* [WORK REQUEST]:
Write out exactly what each line says, starting with the first line below and ending on the one with "Установлена сплит-система, натяжные потолки.".

[Stored items from a collection]
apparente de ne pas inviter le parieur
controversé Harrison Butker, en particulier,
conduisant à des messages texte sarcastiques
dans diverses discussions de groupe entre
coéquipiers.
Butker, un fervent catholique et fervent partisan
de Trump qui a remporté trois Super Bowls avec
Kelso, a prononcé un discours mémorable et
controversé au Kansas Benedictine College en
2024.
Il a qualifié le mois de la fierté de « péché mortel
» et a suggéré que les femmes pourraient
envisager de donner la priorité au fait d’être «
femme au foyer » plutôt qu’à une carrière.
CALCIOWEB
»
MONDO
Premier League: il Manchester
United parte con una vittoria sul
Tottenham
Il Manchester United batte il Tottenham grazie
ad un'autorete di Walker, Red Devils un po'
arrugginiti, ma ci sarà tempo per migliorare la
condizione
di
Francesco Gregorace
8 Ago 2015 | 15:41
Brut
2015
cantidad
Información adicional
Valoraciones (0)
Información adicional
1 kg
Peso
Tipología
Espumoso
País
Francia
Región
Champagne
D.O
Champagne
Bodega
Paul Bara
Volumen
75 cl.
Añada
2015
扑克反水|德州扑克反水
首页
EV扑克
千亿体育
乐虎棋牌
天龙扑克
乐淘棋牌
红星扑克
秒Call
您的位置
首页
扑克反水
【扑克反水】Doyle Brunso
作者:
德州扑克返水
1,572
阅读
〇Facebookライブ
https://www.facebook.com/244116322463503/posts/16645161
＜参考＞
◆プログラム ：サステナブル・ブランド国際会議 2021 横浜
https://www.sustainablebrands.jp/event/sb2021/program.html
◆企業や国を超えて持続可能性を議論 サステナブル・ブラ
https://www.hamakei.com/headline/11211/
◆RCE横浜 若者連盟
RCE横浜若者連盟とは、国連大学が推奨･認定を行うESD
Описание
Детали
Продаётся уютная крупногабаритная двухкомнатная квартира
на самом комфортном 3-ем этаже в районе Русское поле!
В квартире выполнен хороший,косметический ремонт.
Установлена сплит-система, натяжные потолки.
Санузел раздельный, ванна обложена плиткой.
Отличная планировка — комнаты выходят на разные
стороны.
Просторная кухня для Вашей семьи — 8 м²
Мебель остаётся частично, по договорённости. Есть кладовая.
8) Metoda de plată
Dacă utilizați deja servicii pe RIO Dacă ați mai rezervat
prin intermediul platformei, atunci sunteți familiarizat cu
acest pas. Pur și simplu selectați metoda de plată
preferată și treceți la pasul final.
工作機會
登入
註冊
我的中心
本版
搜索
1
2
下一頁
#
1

* [SOLUTION BELOW]:
apparente de ne pas inviter le parieur
controversé Harrison Butker, en particulier,
conduisant à des messages texte sarcastiques
dans diverses discussions de groupe entre
coéquipiers.
Butker, un fervent catholique et fervent partisan
de Trump qui a remporté trois Super Bowls avec
Kelso, a prononcé un discours mémorable et
controversé au Kansas Benedictine College en
2024.
Il a qualifié le mois de la fierté de « péché mortel
» et a suggéré que les femmes pourraient
envisager de donner la priorité au fait d’être «
femme au foyer » plutôt qu’à une carrière.
CALCIOWEB
»
MONDO
Premier League: il Manchester
United parte con una vittoria sul
Tottenham
Il Manchester United batte il Tottenham grazie
ad un'autorete di Walker, Red Devils un po'
arrugginiti, ma ci sarà tempo per migliorare la
condizione
di
Francesco Gregorace
8 Ago 2015 | 15:41
Brut
2015
cantidad
Información adicional
Valoraciones (0)
Información adicional
1 kg
Peso
Tipología
Espumoso
País
Francia
Región
Champagne
D.O
Champagne
Bodega
Paul Bara
Volumen
75 cl.
Añada
2015
扑克反水|德州扑克反水
首页
EV扑克
千亿体育
乐虎棋牌
天龙扑克
乐淘棋牌
红星扑克
秒Call
您的位置
首页
扑克反水
【扑克反水】Doyle Brunso
作者:
德州扑克返水
1,572
阅读
〇Facebookライブ
https://www.facebook.com/244116322463503/posts/16645161
＜参考＞
◆プログラム ：サステナブル・ブランド国際会議 2021 横浜
https://www.sustainablebrands.jp/event/sb2021/program.html
◆企業や国を超えて持続可能性を議論 サステナブル・ブラ
https://www.hamakei.com/headline/11211/
◆RCE横浜 若者連盟
RCE横浜若者連盟とは、国連大学が推奨･認定を行うESD
Описание
Детали
Продаётся уютная крупногабаритная двухкомнатная квартира
на самом комфортном 3-ем этаже в районе Русское поле!
В квартире выполнен хороший,косметический ремонт.
Установлена сплит-система, натяжные потолки.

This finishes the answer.